__DATA SUPPLIED__:
+ + + +

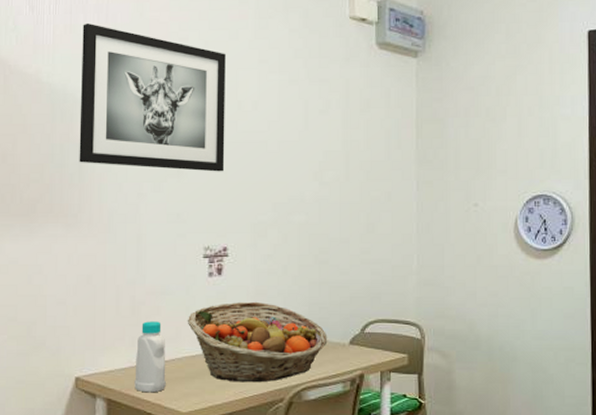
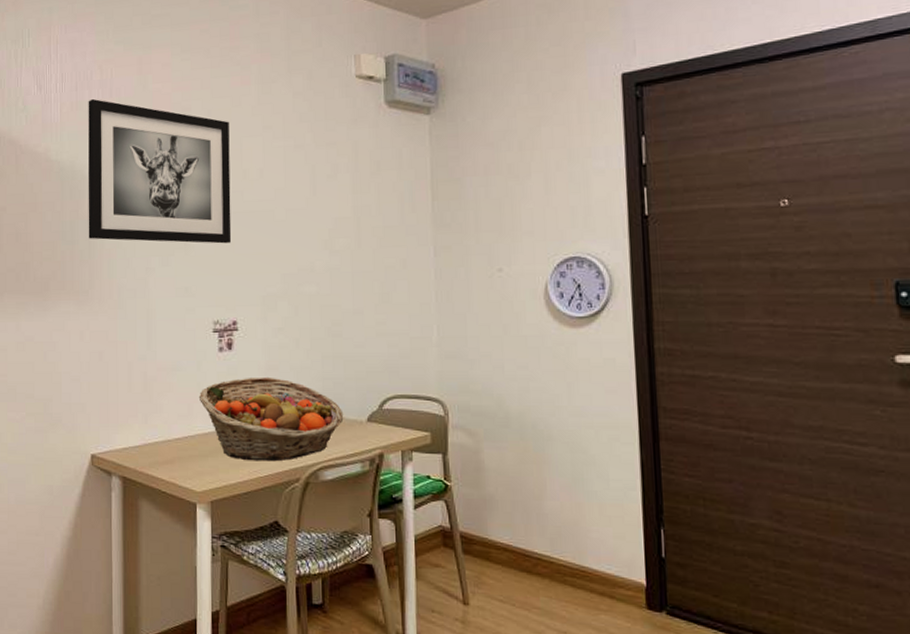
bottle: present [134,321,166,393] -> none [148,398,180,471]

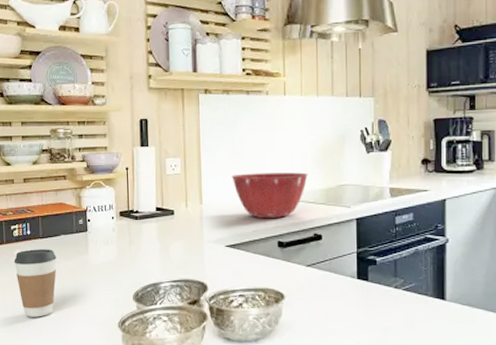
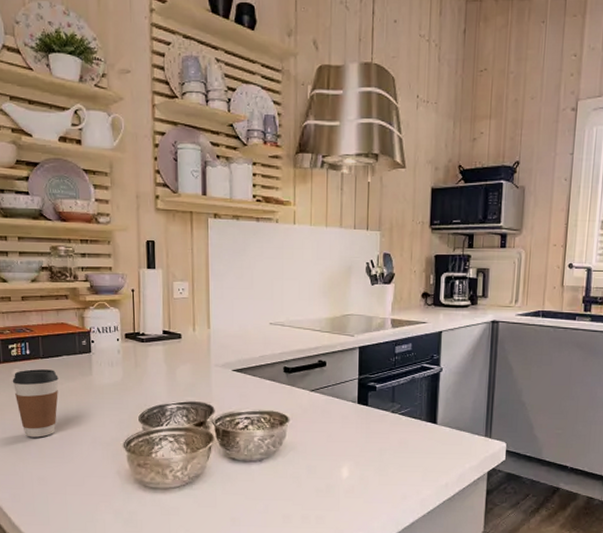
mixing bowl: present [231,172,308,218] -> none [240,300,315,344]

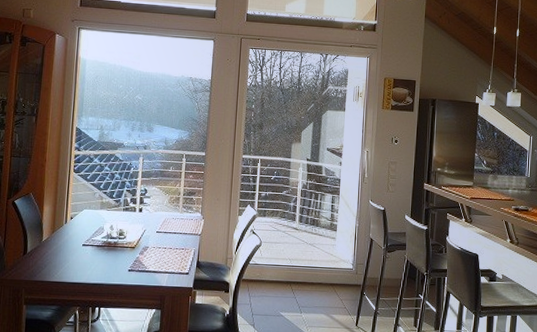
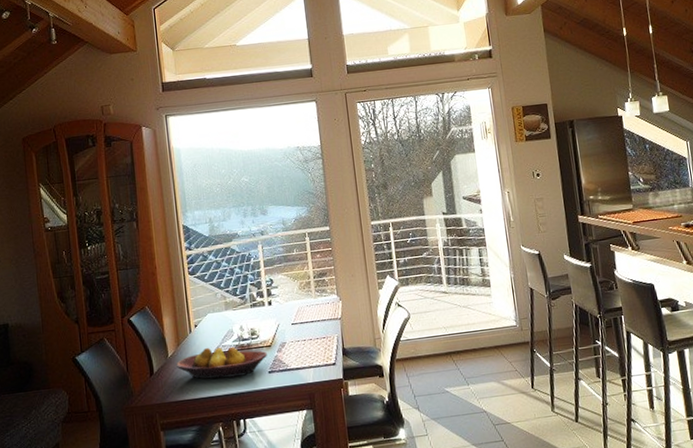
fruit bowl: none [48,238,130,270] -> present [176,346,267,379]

+ + + +

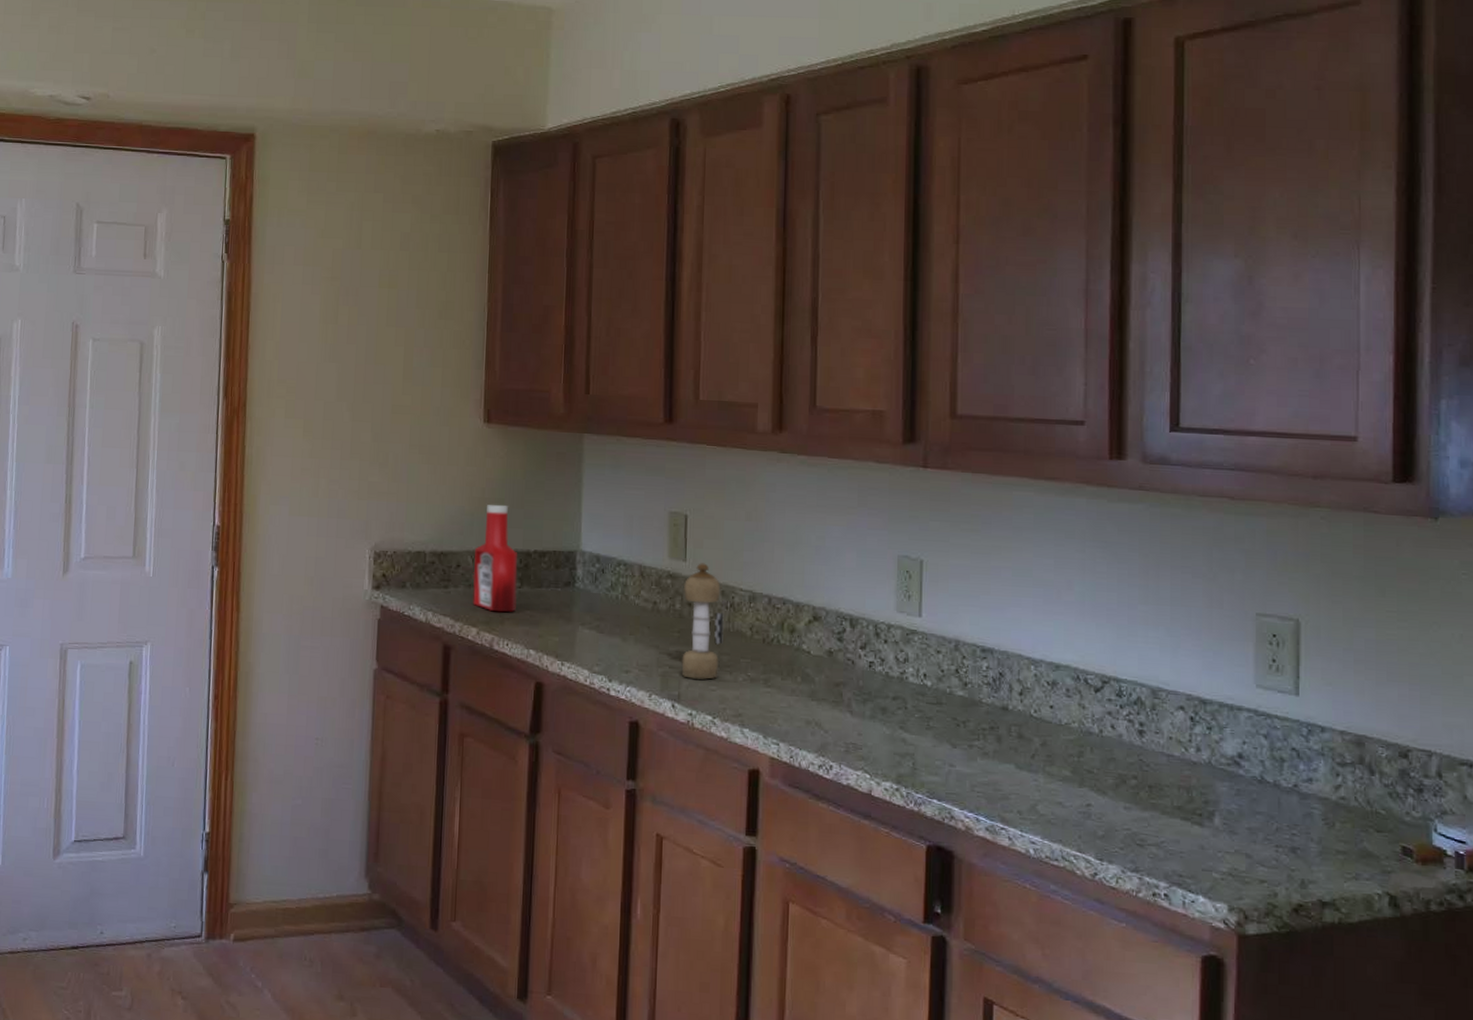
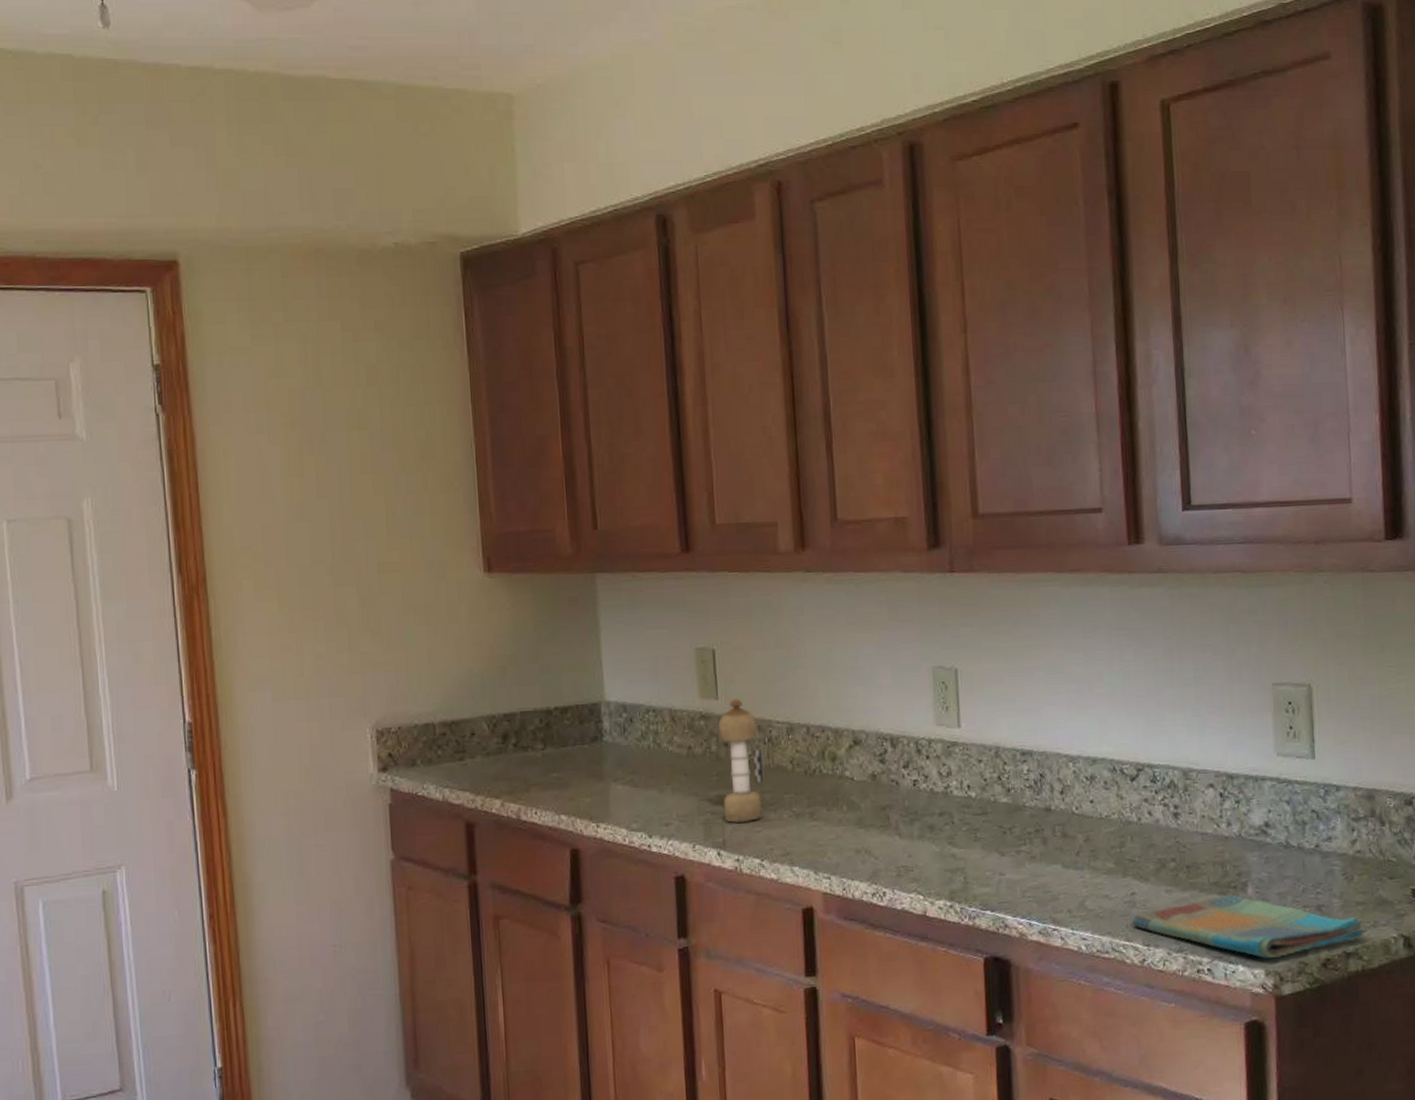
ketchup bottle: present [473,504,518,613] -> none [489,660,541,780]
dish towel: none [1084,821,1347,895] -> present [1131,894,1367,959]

+ + + +

__TASK STATEMENT__: Wherever the string "bottle" occurs in the records above, copy that line.

__RESULT FOR THIS EXERCISE__:
bottle: present [134,321,166,393] -> none [148,398,180,471]
ketchup bottle: present [473,504,518,613] -> none [489,660,541,780]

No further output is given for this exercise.